A unique approach that takes advantage of a unique characteristic of steelhead – unlike salmon, steelhead can spawn more than once – may be the thing that saves some threatened and endangered steelhead populations in the Columbia River Basin from extinction.
A steelhead that has returned from the ocean and spawned is called a kelt. For 16 years, the Columbia River Inter-Tribal Fish Commission and its member tribes have been experimenting with kelts, honing the practice of “reconditioning” the fish to get them to spawn again. The tribes have been conducting long-term kelt reconditioning experiments in the Yakima River and then in other locations for less time, including the Snake, Okanogan, Deschutes, and Hood rivers.
In December, the Council approved the next step in the master plan for kelt reconditioning, construction of a $2 million production facility at the Nez Perce Tribal Hatchery in Lapwai, Idaho. The money will be provided by the Bonneville Power Administration, which supports reconditioning Snake River B-run steelhead, a threatened species.
NOAA Fisheries, the federal agency that implements the ESA for salmon and steelhead in the Northwest, calls for a 6-percent improvement in the productivity of B-run steelhead in the Snake River, one of two runs in the Snake Basin, by reconditioning kelts and/or improving in-stream passage through the hydropower system. NOAA’s biological opinion on federal dam operations to protect listed fish species concludes that reconditioning is likely to yield enough additional spawning steelhead to exceed the threshold level for recovery of the B-run species.

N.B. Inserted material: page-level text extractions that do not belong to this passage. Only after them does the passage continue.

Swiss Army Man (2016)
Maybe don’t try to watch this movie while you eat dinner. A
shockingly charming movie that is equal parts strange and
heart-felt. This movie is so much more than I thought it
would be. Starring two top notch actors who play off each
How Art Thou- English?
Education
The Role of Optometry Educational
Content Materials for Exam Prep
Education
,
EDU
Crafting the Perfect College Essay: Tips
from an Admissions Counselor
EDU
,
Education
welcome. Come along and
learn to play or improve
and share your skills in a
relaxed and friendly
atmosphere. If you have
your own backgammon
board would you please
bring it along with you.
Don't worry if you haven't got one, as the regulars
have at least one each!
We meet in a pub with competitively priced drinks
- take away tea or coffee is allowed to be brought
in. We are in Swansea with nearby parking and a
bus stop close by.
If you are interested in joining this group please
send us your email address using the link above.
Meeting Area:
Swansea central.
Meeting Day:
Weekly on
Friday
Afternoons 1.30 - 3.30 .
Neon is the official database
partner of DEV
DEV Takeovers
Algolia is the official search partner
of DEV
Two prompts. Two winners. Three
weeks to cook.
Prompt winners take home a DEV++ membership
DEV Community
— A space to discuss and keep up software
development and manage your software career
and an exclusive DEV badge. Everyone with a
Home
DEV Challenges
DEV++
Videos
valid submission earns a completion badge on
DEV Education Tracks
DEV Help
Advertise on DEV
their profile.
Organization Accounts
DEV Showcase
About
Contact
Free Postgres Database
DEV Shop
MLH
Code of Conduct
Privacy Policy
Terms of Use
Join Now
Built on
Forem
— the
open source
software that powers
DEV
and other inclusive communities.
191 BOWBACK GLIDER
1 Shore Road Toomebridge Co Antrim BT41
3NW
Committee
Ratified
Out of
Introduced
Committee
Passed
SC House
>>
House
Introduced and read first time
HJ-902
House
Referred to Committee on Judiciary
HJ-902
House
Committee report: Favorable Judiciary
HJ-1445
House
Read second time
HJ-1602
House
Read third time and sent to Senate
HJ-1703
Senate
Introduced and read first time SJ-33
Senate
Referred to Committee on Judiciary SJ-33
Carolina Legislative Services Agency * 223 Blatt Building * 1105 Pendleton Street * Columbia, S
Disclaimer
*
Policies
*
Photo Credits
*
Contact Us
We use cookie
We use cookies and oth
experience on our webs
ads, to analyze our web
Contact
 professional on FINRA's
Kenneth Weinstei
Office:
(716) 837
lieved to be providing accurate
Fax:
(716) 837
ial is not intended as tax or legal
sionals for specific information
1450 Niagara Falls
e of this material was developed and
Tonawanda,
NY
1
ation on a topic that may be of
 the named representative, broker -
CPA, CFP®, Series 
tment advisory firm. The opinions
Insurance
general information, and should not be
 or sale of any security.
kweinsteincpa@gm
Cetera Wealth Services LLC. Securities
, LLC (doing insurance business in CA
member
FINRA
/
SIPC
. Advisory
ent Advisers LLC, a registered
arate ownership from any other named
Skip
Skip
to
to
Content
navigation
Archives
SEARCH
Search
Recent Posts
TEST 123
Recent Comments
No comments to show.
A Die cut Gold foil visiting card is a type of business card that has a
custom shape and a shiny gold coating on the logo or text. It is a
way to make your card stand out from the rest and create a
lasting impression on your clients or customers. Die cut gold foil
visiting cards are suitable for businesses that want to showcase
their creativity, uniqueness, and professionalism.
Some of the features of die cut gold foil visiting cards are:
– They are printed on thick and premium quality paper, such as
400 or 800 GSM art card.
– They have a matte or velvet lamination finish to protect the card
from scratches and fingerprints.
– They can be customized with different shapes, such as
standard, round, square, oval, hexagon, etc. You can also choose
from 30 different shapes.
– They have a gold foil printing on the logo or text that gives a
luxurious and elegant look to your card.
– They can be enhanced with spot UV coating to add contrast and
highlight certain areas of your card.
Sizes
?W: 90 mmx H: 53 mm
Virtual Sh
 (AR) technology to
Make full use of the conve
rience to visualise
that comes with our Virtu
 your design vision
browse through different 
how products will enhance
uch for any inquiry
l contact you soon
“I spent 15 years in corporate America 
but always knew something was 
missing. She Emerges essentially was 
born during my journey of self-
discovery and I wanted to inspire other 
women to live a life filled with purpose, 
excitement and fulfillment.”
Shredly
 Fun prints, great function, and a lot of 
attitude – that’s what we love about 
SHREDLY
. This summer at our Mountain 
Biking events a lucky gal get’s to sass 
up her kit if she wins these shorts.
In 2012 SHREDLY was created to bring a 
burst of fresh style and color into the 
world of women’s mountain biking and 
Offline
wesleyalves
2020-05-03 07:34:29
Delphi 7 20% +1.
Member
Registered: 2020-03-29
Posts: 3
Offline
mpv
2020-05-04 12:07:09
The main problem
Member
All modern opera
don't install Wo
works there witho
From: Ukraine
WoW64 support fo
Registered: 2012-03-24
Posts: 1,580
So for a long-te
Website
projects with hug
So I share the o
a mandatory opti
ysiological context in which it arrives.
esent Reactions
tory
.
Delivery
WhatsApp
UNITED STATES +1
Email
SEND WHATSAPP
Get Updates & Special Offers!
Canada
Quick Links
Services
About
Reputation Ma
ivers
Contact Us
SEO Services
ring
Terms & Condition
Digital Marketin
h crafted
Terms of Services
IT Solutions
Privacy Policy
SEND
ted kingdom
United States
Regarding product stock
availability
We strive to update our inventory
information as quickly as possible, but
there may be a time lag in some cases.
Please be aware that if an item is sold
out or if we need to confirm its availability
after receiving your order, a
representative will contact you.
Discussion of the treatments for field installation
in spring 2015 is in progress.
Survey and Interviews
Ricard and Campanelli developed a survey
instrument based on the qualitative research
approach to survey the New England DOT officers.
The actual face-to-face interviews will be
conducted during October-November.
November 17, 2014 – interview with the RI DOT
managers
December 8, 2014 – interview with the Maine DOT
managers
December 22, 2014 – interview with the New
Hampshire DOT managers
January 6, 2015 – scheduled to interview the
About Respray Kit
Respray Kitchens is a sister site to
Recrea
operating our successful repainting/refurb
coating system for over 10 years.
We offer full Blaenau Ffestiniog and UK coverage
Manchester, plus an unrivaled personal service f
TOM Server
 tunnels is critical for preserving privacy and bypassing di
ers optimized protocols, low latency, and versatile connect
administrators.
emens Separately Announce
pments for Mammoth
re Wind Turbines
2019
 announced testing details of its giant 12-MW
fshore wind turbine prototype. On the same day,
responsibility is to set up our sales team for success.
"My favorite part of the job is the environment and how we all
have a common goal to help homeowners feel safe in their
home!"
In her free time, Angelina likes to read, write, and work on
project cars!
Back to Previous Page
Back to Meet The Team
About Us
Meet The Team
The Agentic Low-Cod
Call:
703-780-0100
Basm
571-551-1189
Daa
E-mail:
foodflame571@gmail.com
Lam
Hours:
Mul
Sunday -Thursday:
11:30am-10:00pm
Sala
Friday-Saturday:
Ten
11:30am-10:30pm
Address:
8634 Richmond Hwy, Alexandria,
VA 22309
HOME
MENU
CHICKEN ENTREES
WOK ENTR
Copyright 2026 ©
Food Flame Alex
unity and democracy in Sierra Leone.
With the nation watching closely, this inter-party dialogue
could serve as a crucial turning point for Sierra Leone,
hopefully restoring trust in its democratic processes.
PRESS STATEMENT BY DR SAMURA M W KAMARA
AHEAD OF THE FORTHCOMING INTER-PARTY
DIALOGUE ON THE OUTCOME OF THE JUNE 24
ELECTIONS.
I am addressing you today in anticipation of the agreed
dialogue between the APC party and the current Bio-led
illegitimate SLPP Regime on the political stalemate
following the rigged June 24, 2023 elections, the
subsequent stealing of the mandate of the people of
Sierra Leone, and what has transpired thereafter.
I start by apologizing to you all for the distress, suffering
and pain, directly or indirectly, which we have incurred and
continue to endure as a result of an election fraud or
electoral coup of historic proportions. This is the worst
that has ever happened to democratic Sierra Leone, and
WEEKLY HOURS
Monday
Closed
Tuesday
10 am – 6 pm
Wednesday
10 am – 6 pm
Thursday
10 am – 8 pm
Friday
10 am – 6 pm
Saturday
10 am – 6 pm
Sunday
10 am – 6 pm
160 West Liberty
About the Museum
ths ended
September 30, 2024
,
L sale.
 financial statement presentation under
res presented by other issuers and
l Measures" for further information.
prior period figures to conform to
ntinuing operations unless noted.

In fact, research to date indicates that long-term reconditioning of kelt steelhead can greatly increase the number of repeat spawners compared to leaving the fish in the river to spawn again on their own.
Reconditioning involves capturing downstream-migrating fish, screening them into a bypass system, holding them in a large tank, feeding them, keeping them until they are considered “rematured,” and then releasing them from late March through October into their natal waters. The project aims to increase the lifetime reproductive success of wild steelhead and assist with their recovery. While kelts are abundant in the Columbia, repeat spawners are rare, according to the tribal researchers. Kelts are almost always females, and artificially reconditioned kelts appear to find their way home with what the researchers call “high fidelity.”